Dataset content
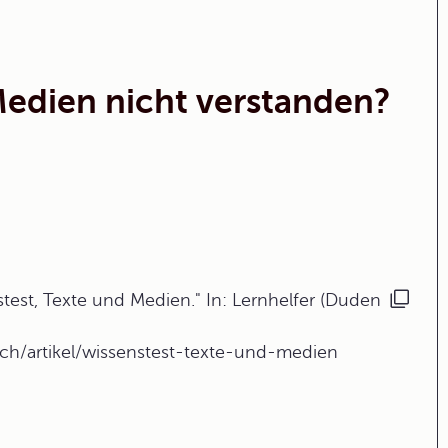
Medien nicht verstanden?
est, Texte und Medien." In: Lernhelfer (Duden
sch/artikel/wissenstest-texte-und-medien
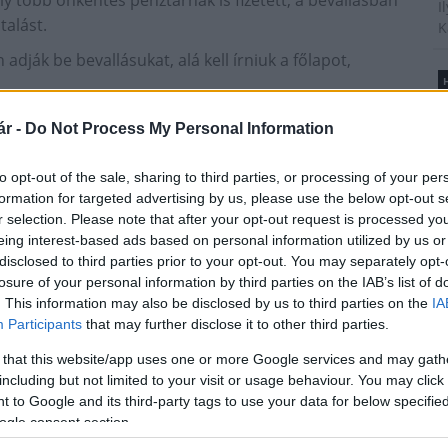
ly több önkéntes pénztárnak is fizetett, a bevallásban
I
talást.
K
 adják be bevallásukat, alá kell írniuk a főlapot,
H
B
allás elkészítésében segíthet a NAV honlapján
é
r -
Do Not Process My Personal Information
allásról" című tájékoztató.
A
t
to opt-out of the sale, sharing to third parties, or processing of your per
tkozhat akár a webes felületen, akár papíralapon,
l
formation for targeted advertising by us, please use the below opt-out s
áltató vállalja a rendelkező nyilatkozatok
r selection. Please note that after your opt-out request is processed y
kozataikat május 11-ig kell átadniuk a munkáltatók
eing interest-based ads based on personal information utilized by us or
disclosed to third parties prior to your opt-out. You may separately opt-
T
losure of your personal information by third parties on the IAB’s list of
zhető, ezért a hivatal arra kéri ügyfeleit, hogy
A
. This information may also be disclosed by us to third parties on the
IA
m
sét, a hivatal általános tájékoztató rendszere, a NAV
Participants
that may further disclose it to other third parties.
s
vható. Ha az ügyfelek mégis a személyes ügyintézést
é
 that this website/app uses one or more Google services and may gath
NAV közleményében.
h
including but not limited to your visit or usage behaviour. You may click 
 to Google and its third-party tags to use your data for below specifi
ogle consent section.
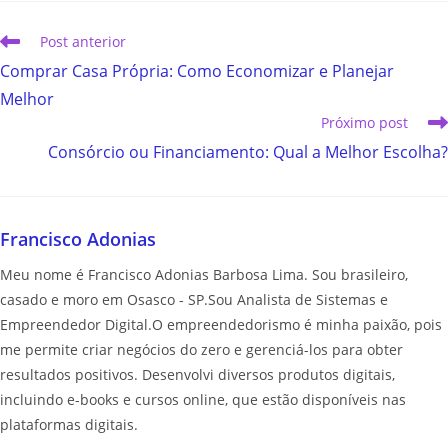
Post anterior
Comprar Casa Própria: Como Economizar e Planejar
Melhor
Próximo post
Consórcio ou Financiamento: Qual a Melhor Escolha?
Francisco Adonias
Meu nome é Francisco Adonias Barbosa Lima. Sou brasileiro,
casado e moro em Osasco - SP.Sou Analista de Sistemas e
Empreendedor Digital.O empreendedorismo é minha paixão, pois
me permite criar negócios do zero e gerenciá-los para obter
resultados positivos. Desenvolvi diversos produtos digitais,
incluindo e-books e cursos online, que estão disponíveis nas
plataformas digitais.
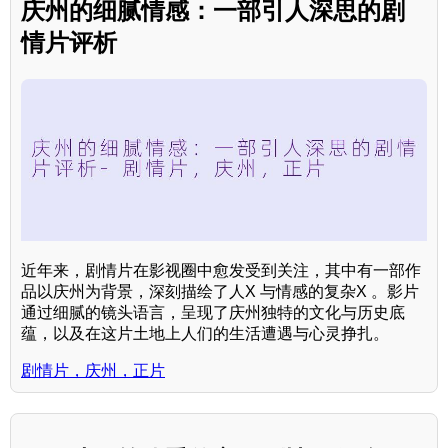
庆州的细腻情感：一部引人深思的剧
情片评析
近年来，剧情片在影视圈中愈发受到关注，其中有一部作
品以庆州为背景，深刻描绘了人X 与情感的复杂X 。影片
通过细腻的镜头语言，呈现了庆州独特的文化与历史底
蕴，以及在这片土地上人们的生活遭遇与心灵挣扎。
剧情片，庆州，正片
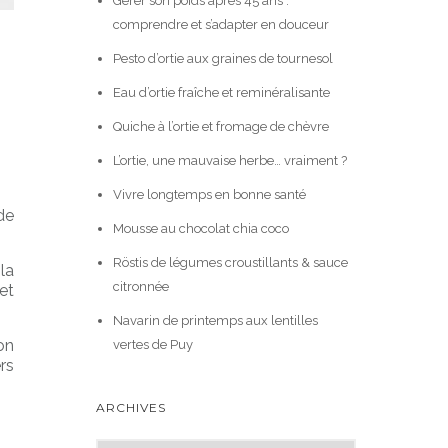
Gérer son poids après 45 ans :
comprendre et s’adapter en douceur
Pesto d’ortie aux graines de tournesol
Eau d’ortie fraîche et reminéralisante
Quiche à l’ortie et fromage de chèvre
L’ortie, une mauvaise herbe… vraiment ?
Vivre longtemps en bonne santé
de
Mousse au chocolat chia coco
Röstis de légumes croustillants & sauce
la
citronnée
et
Navarin de printemps aux lentilles
on
vertes de Puy
ers
ARCHIVES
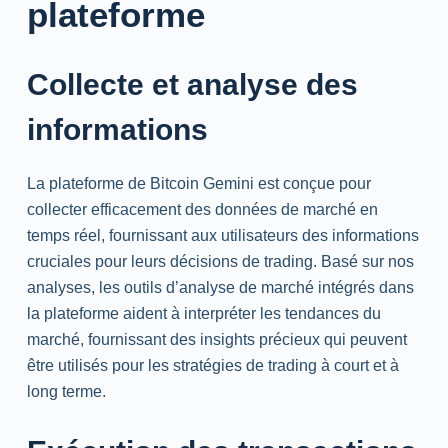
plateforme
Collecte et analyse des
informations
La plateforme de Bitcoin Gemini est conçue pour
collecter efficacement des données de marché en
temps réel, fournissant aux utilisateurs des informations
cruciales pour leurs décisions de trading. Basé sur nos
analyses, les outils d’analyse de marché intégrés dans
la plateforme aident à interpréter les tendances du
marché, fournissant des insights précieux qui peuvent
être utilisés pour les stratégies de trading à court et à
long terme.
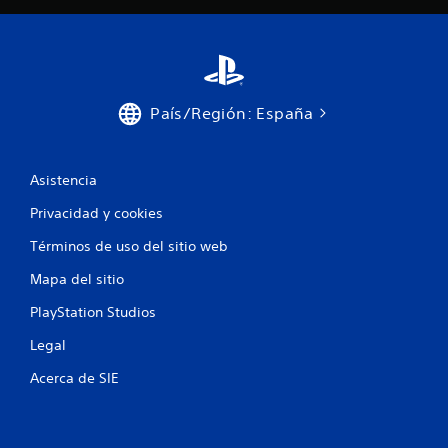
País/Región: España
Asistencia
Privacidad y cookies
Términos de uso del sitio web
Mapa del sitio
PlayStation Studios
Legal
Acerca de SIE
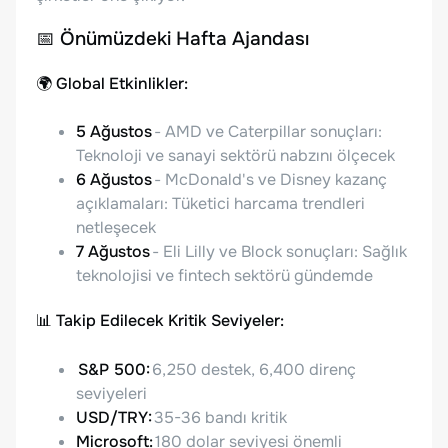
📅
Önümüzdeki Hafta Ajandası
🌍
Global Etkinlikler:
5 Ağustos
- AMD ve Caterpillar sonuçları:
Teknoloji ve sanayi sektörü nabzını ölçecek
6 Ağustos
- McDonald's ve Disney kazanç
açıklamaları: Tüketici harcama trendleri
netleşecek
7 Ağustos
- Eli Lilly ve Block sonuçları: Sağlık
teknolojisi ve fintech sektörü gündemde
📊
Takip Edilecek Kritik Seviyeler:
S&P 500:
6,250 destek, 6,400 direnç
seviyeleri
USD/TRY:
35-36 bandı kritik
Microsoft:
180 dolar seviyesi önemli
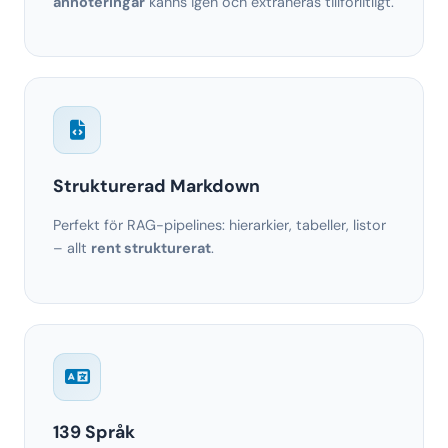
annoteringar
känns igen och extraheras tillförlitligt.
Strukturerad Markdown
Perfekt för RAG-pipelines: hierarkier, tabeller, listor
– allt
rent strukturerat
.
139 Språk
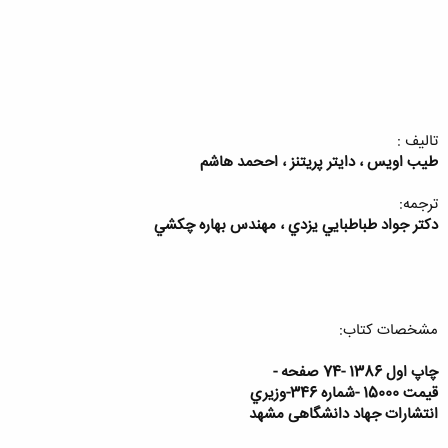
تاليف :
طيب اويس ، دايتر پريتنز ، اححمد هاشم
ترجمه:
دكتر جواد طباطبايي يزدي ، مهندس بهاره چكشي
مشخصات کتاب:
چاپ اول 1386 -74 صفحه -
قيمت 15000 -شماره 346-وزيري
انتشارات جهاد دانشگاهی مشهد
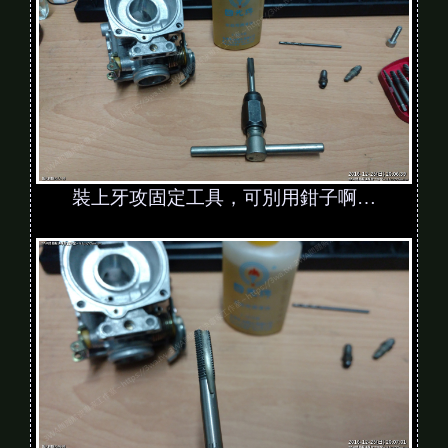
裝上牙攻固定工具，可別用鉗子啊…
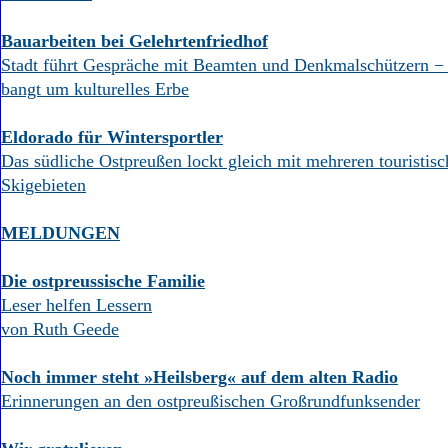
Bauarbeiten bei Gelehrtenfriedhof
Stadt führt Gespräche mit Beamten und Denkmalschützern − B
bangt um kulturelles Erbe
Eldorado für Wintersportler
Das südliche Ostpreußen lockt gleich mit mehreren touristisc
Skigebieten
MELDUNGEN
Die ostpreussische Familie
Leser helfen Lessern
von Ruth Geede
Noch immer steht »Heilsberg« auf dem alten Radio
Erinnerungen an den ostpreußischen Großrundfunksender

Task requirements
Exact repeats of the lines from the first one in the data through the line containing "eing interest-based ads" make up the answer. Pictures do not.

Output of the exercise
Medien nicht verstanden?
est, Texte und Medien." In: Lernhelfer (Duden
sch/artikel/wissenstest-texte-und-medien
ly több önkéntes pénztárnak is fizetett, a bevallásban
I
talást.
K
 adják be bevallásukat, alá kell írniuk a főlapot,
H
B
allás elkészítésében segíthet a NAV honlapján
é
r -
Do Not Process My Personal Information
allásról" című tájékoztató.
A
t
to opt-out of the sale, sharing to third parties, or processing of your per
tkozhat akár a webes felületen, akár papíralapon,
l
formation for targeted advertising by us, please use the below opt-out s
áltató vállalja a rendelkező nyilatkozatok
r selection. Please note that after your opt-out request is processed y
kozataikat május 11-ig kell átadniuk a munkáltatók
eing interest-based ads based on personal information utilized by us or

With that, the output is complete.